Levée de boucliers. L’instance de suivi des recommandations du forum national sur les graves violations des droits de l’homme, un collectif regroupant plusieurs associations, organisera, dimanche prochain à Rabat, une marche en signe de protestation contre « la situation des droits de l’homme et la réalité de la démocratie au Maroc ».

Cette marche nationale, selon un communiqué de l’instance relayé par le site araHespress, a pour objectif de « préserver les acquis et d’empêcher tout retour en arrière dans le domaine des droits de l’homme et toute remise en cause des dispositions constitutionnelles relatives aux droits et libertés, ainsi que la rupture du dialogue avec les organisations de défense des droits de l’homme et la société civile visant à réduire leur rôle de médiation et de gestion des crises ».

L’instance entend également, à travers cette action, voir réaliser « toutes les recommandations de l’Instance équité et la réconciliation (IER) et la mise en oeuvre de l’ensemble des recommandations et décisions relatives au règlement du dossier des violations graves des droits de l’homme », appelant à traduire dans les faits « la démocratie participative dans l’élaboration des politiques publiques concernant le domaine des droits de l’homme ».

L’instance de suivi des recommandations du forum national sur les graves violations des droits de l’homme regroupe l’Organisation marocaine des droits de l’homme, le Forum marocain pour la vérité et l’équité, l’Association marocaine des droits de l’homme, l’Association Adalah, l’Instance marocaine des droits de l’homme, la Ligue marocaine pour la défense des droits de l’homme et le Forum alternatives au Maroc.

+ Led droits de l’homme ne sont plus une priorité sur l’agenda international +

A ce propos, Boubker Largo, président de l’Organisation marocaine des droits de l’homme (OMDH), a indiqué à Hespress que « la marche de protestation sera axée sur les droits de l’homme et la démocratie dans son ensemble, car elle jettera la lumière sur les lois qui devraient être révisées, en particulier celles qui concernent la création des associations et la loi relative aux manifestations et aux rassemblements publics ainsi que l’immigration et le Conseil de la jeunesse, en plus d’autres lois organiques ».

Largo a ajouté que « les différentes lois susmentionnées devaient voir le jour lors du premier mandat du gouvernement » après la constitution de 2011. Et d’affirmer: « Nous protestons également contre les problèmes liés à la mémoire, en raison de l’absence de réponses définitives sur les dossiers en suspens, tels que ceux relatifs aux cas de Mehdi Ben Barka et de Manouzi, entre autres ».

« Les familles ont reçu des décisions d’arbitrage stipulant la restitution des restes des victimes (des graves violations des droits de l’homme de l’époque dite des années de plomb), mais cette décision n’a pas à ce jour été mise en oeuvre malgré les recommandations de l’IER, sans parler d’autres questions de couverture sanitaire, d’insertion et de règlement de la situation financière et administrative des victimes », a-t-il expliqué.
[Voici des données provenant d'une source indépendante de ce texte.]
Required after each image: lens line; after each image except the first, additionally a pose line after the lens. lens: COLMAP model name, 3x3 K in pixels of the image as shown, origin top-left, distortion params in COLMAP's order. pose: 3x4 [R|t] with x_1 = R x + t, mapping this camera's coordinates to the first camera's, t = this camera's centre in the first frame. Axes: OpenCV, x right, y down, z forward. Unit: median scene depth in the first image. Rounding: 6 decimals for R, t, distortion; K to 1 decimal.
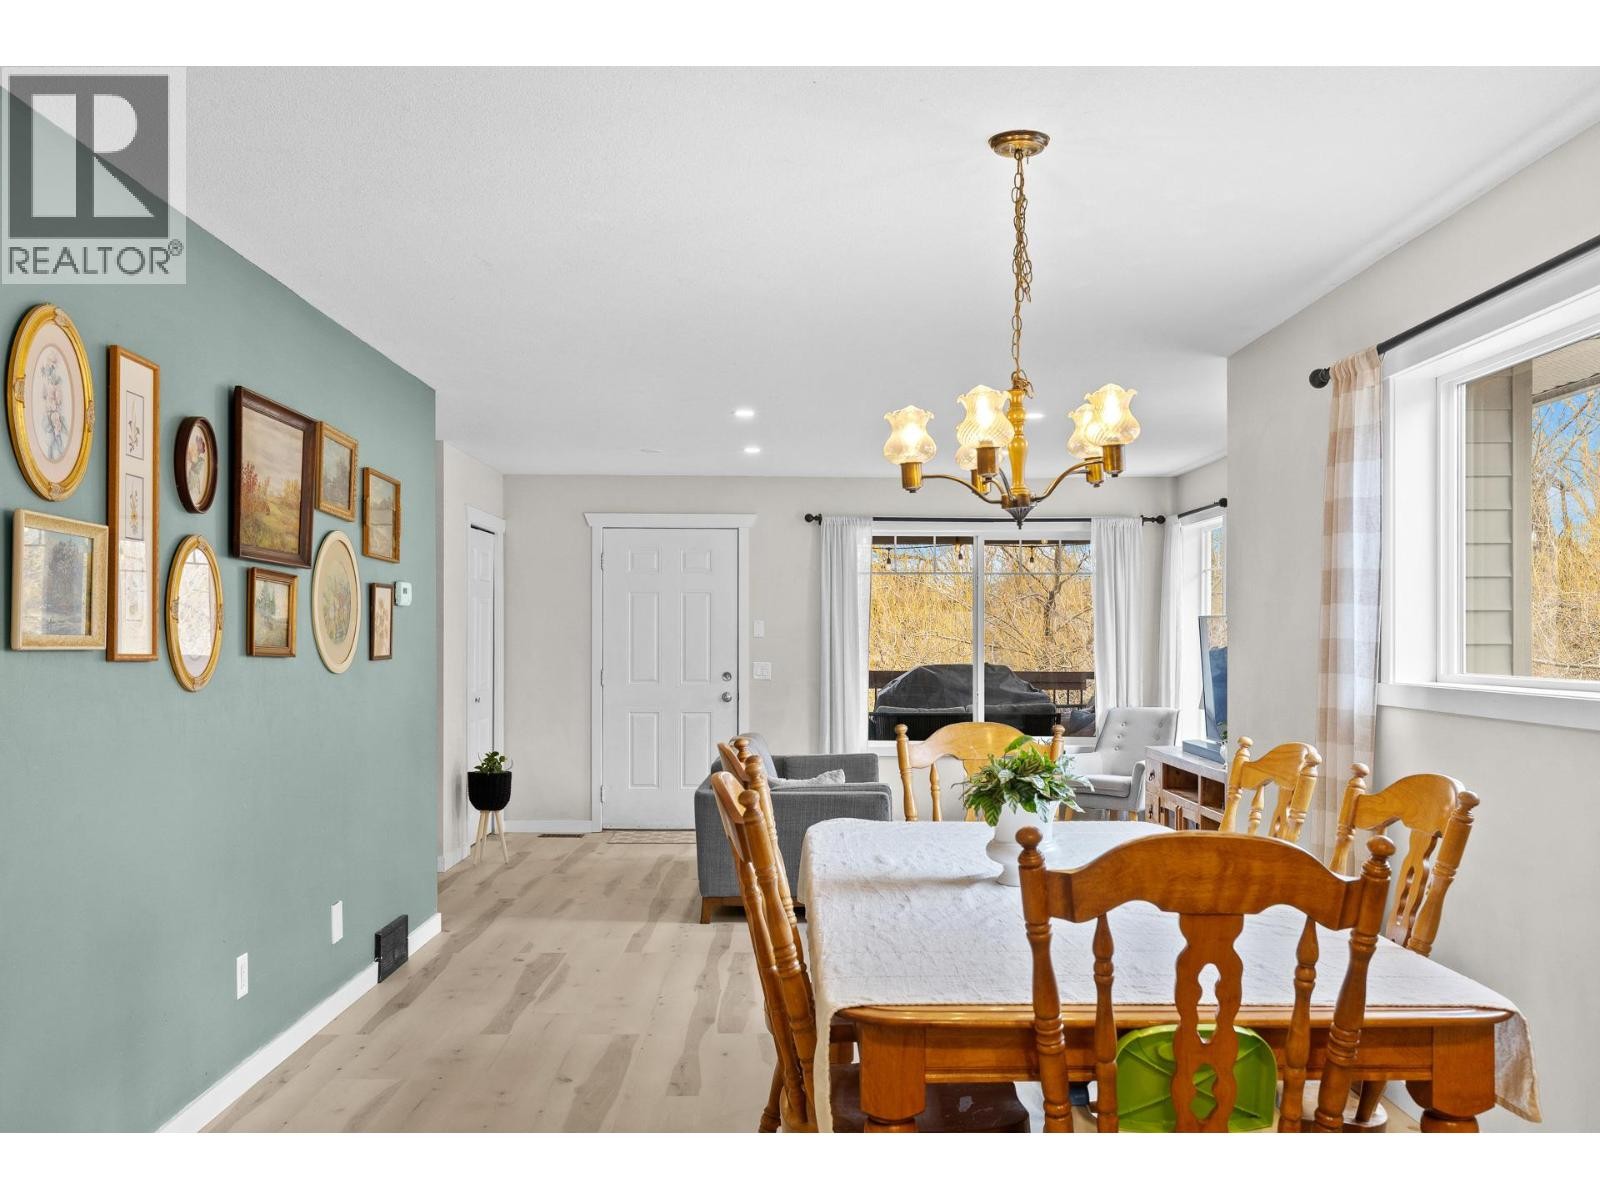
lens RADIAL K [[1388.7, 0, 797.5], [0, 1388.7, 649.9], [0, 0, 1]] dist [0.002544, 0.002135]
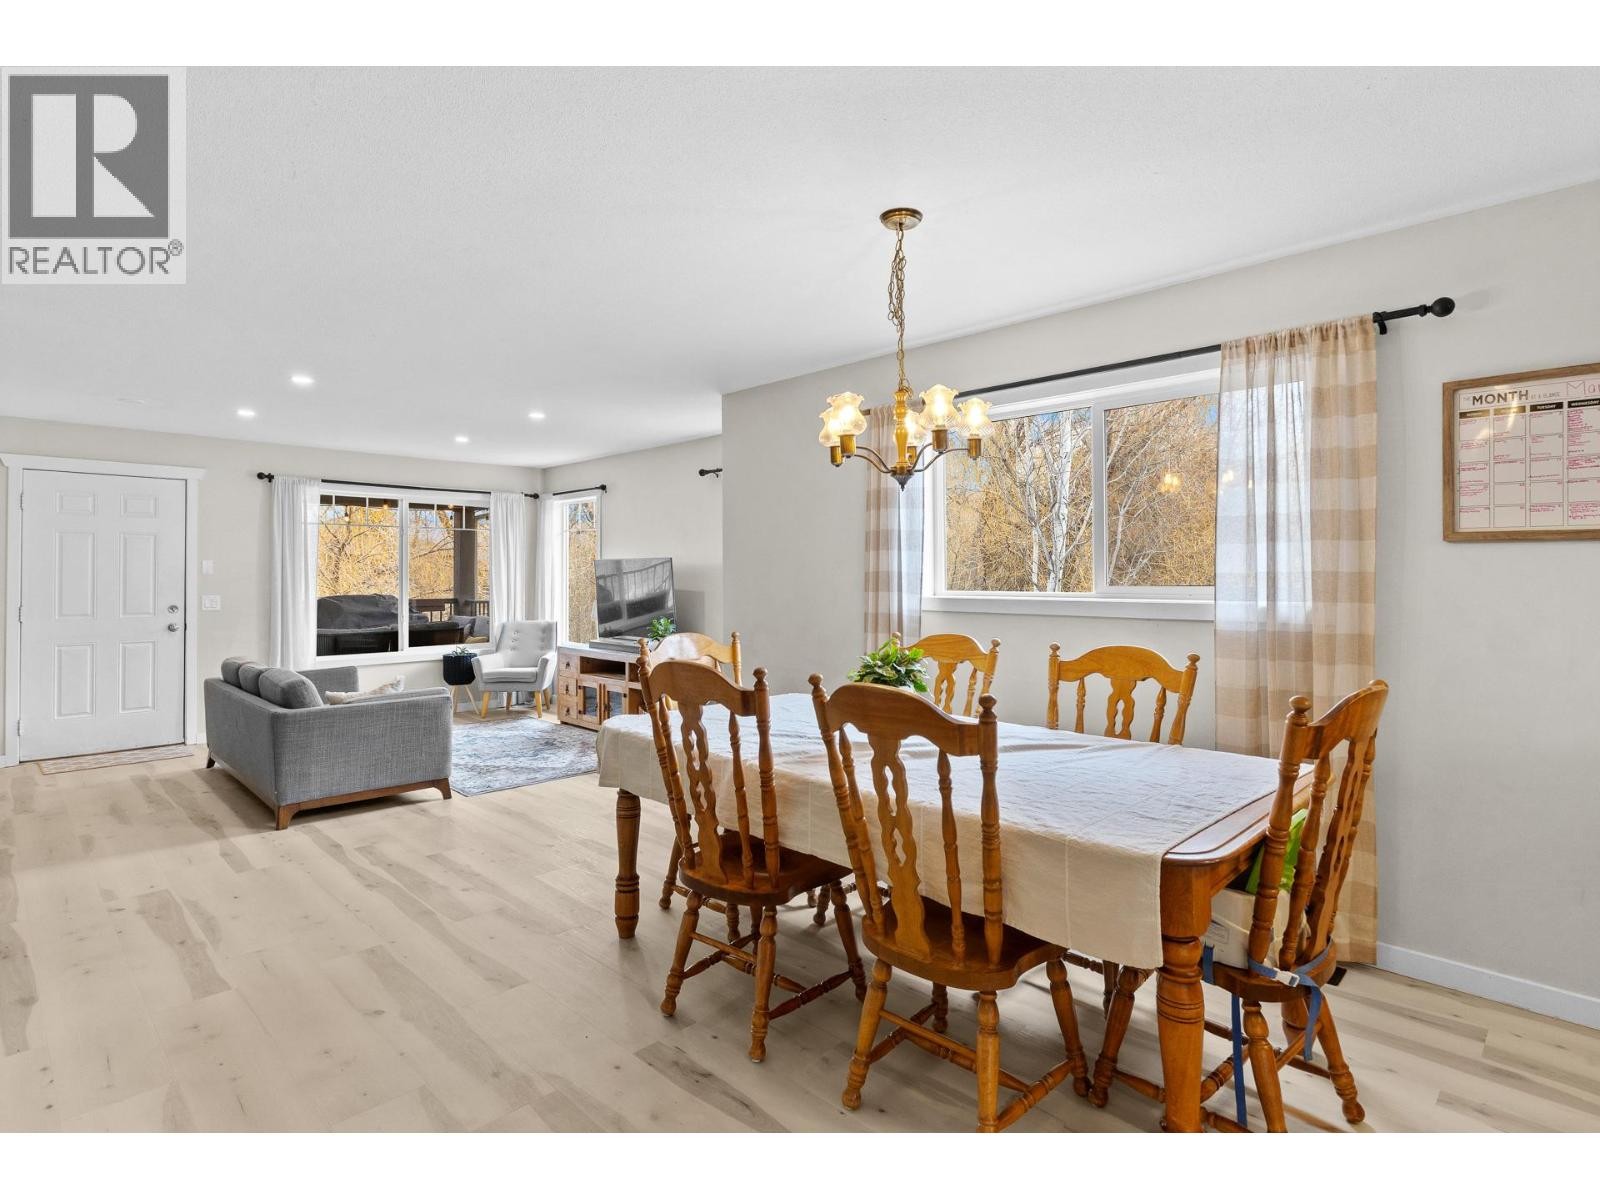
lens RADIAL K [[821.7, 0, 814.4], [0, 821.7, 568.9], [0, 0, 1]] dist [-0.000679, 0.000710]
pose [[0.705171, 0.002596, 0.709033, -0.166340], [0.010009, 0.999857, -0.013615, 0.000611], [-0.708967, 0.016698, 0.705044, 0.161566]]
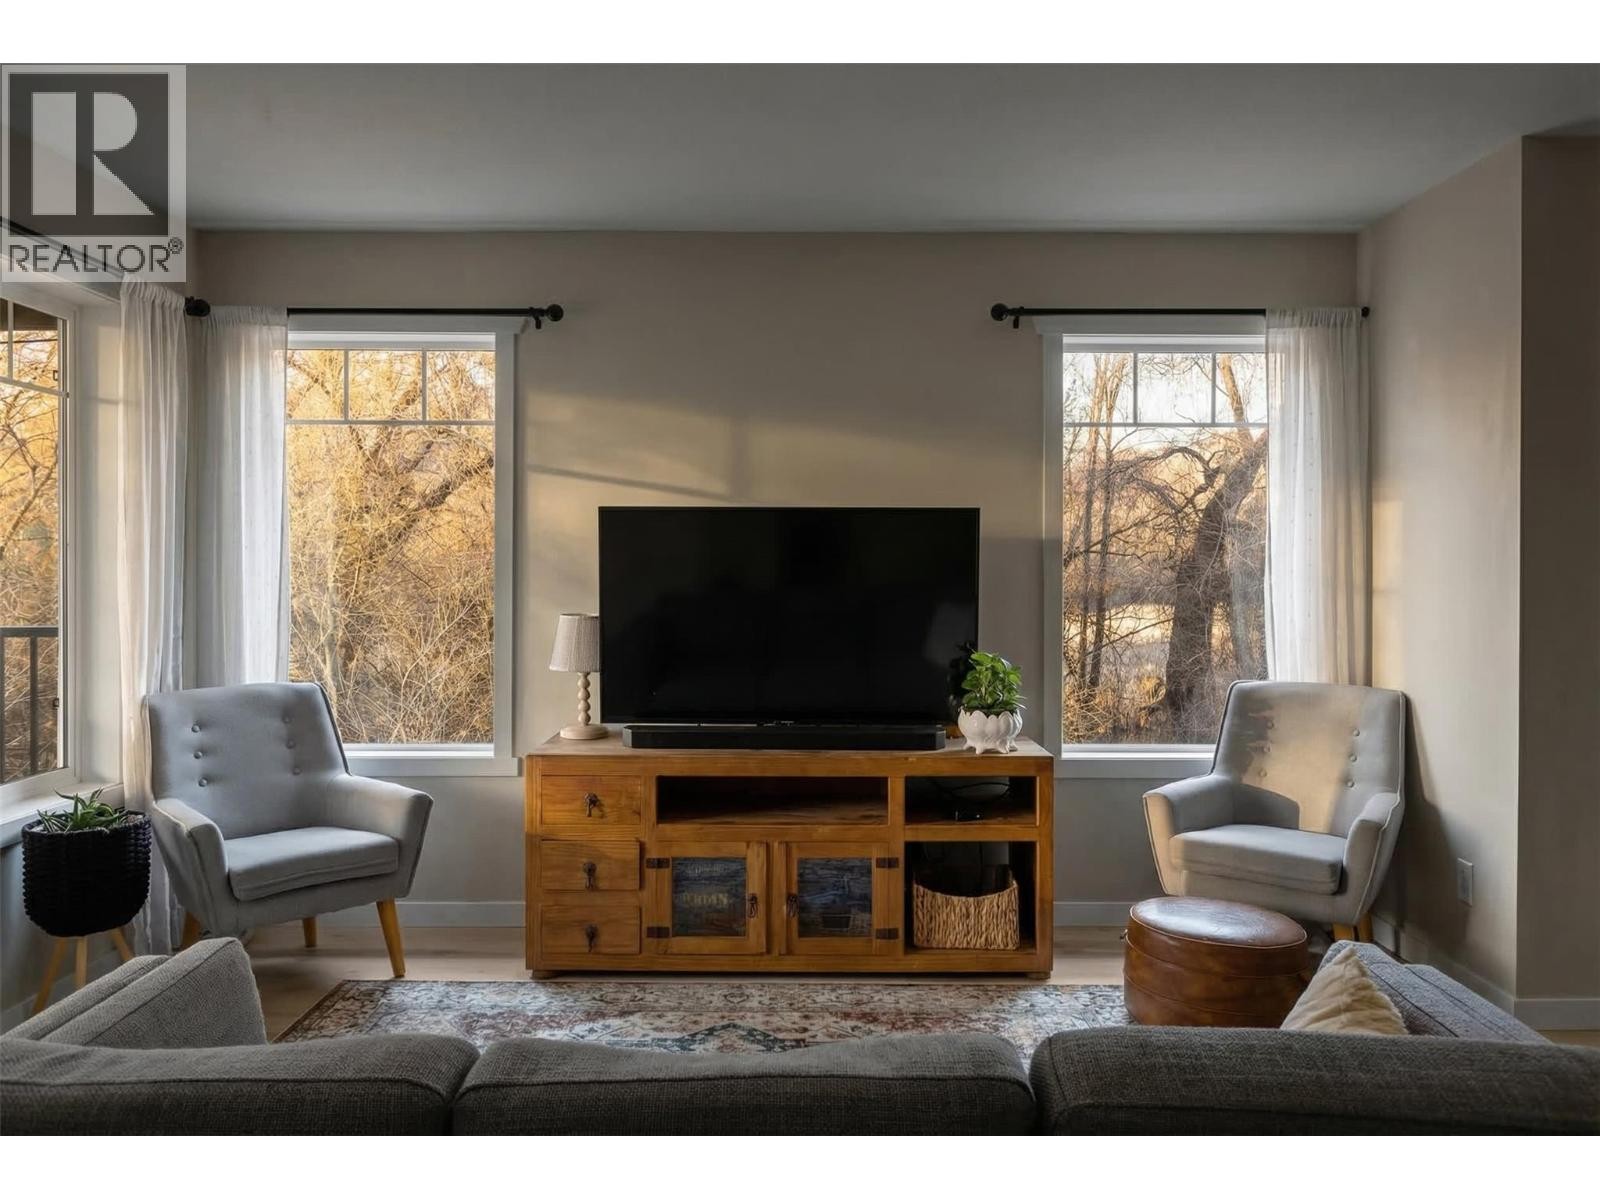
lens RADIAL K [[1170.2, 0, 798.4], [0, 1170.2, 580.8], [0, 0, 1]] dist [0.009425, 0.002693]
pose [[0.006283, -0.006961, 0.999956, -0.164485], [0.007609, 0.999947, 0.006913, 0.002528], [-0.999951, 0.007565, 0.006336, 0.820159]]
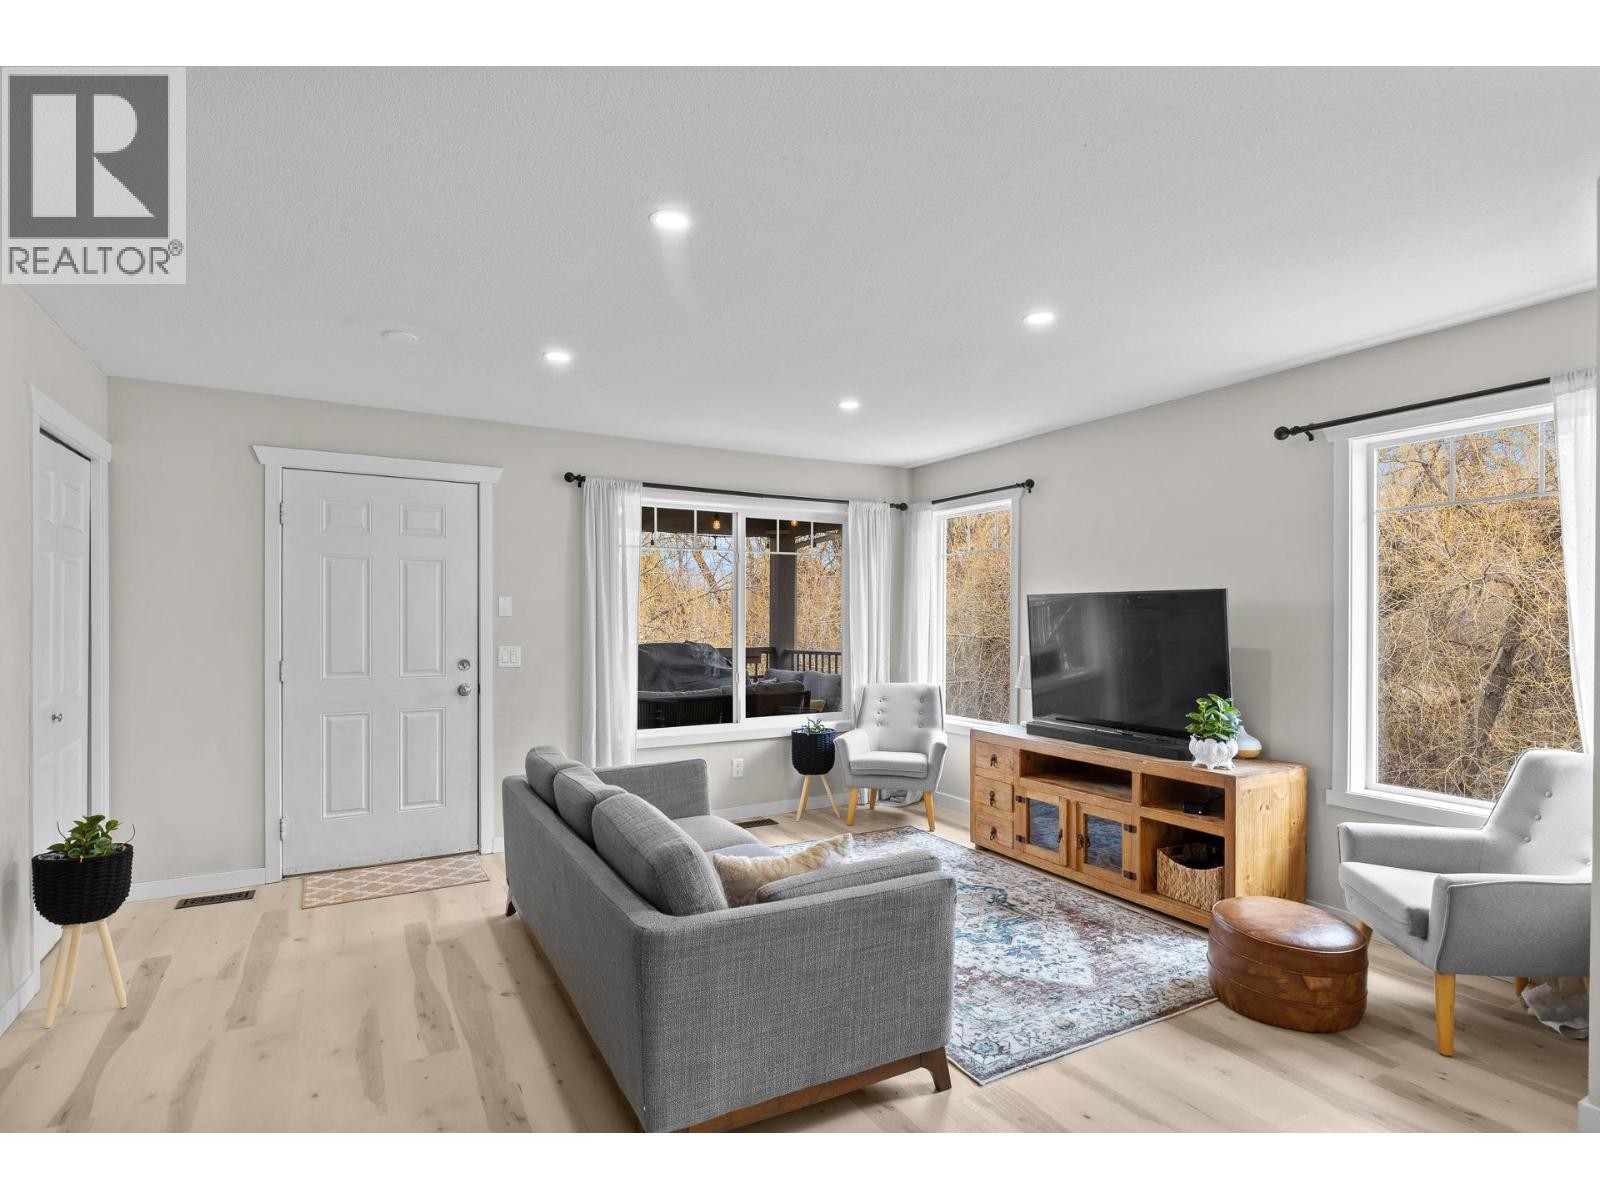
lens RADIAL K [[812.5, 0, 810.1], [0, 812.5, 621.0], [0, 0, 1]] dist [-0.000164, -0.000274]
pose [[0.870566, -0.002740, 0.492044, -0.114480], [0.005184, 0.999980, -0.003603, -0.003994], [-0.492024, 0.005687, 0.870563, 0.512742]]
Concernant la façon dont les autorités publiques traitent les mouvements de protestation populaires dans diverses régions du Maroc, le président de l’OMDH a indiqué que « la plupart des manifestations se déroulent généralement dans le calme, mais les autorités interfèrent parfois en justifiant leurs interventions par l’entrave à la circulation ou par l’absence d’autorisation pour manifester, mais l’espace public connaît des sit-ins quotidiens ».
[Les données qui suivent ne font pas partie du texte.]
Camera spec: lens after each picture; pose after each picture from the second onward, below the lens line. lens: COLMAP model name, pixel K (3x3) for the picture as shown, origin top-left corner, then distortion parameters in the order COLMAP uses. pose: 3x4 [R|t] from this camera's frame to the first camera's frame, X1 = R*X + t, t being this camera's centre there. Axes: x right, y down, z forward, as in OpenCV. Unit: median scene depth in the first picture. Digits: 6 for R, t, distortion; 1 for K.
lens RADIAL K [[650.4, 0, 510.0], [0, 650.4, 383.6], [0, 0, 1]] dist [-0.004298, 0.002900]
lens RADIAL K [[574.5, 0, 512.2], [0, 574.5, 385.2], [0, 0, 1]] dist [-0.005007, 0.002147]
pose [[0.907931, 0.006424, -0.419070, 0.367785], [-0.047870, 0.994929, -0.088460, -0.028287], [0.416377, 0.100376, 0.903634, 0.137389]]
« Nous sommes affectés par ce qui se passe dans le monde parce que les droits de l’homme ne sont plus une priorité sur l’agenda international, ce qui se reflète négativement sur le Maroc », a conclu Largo notant la non mise en oeuvre des mesures contenues dans le Plan national pour la démocratie et les droits de l’homme, sachant qu’il s’agit d’engagements du gouvernement.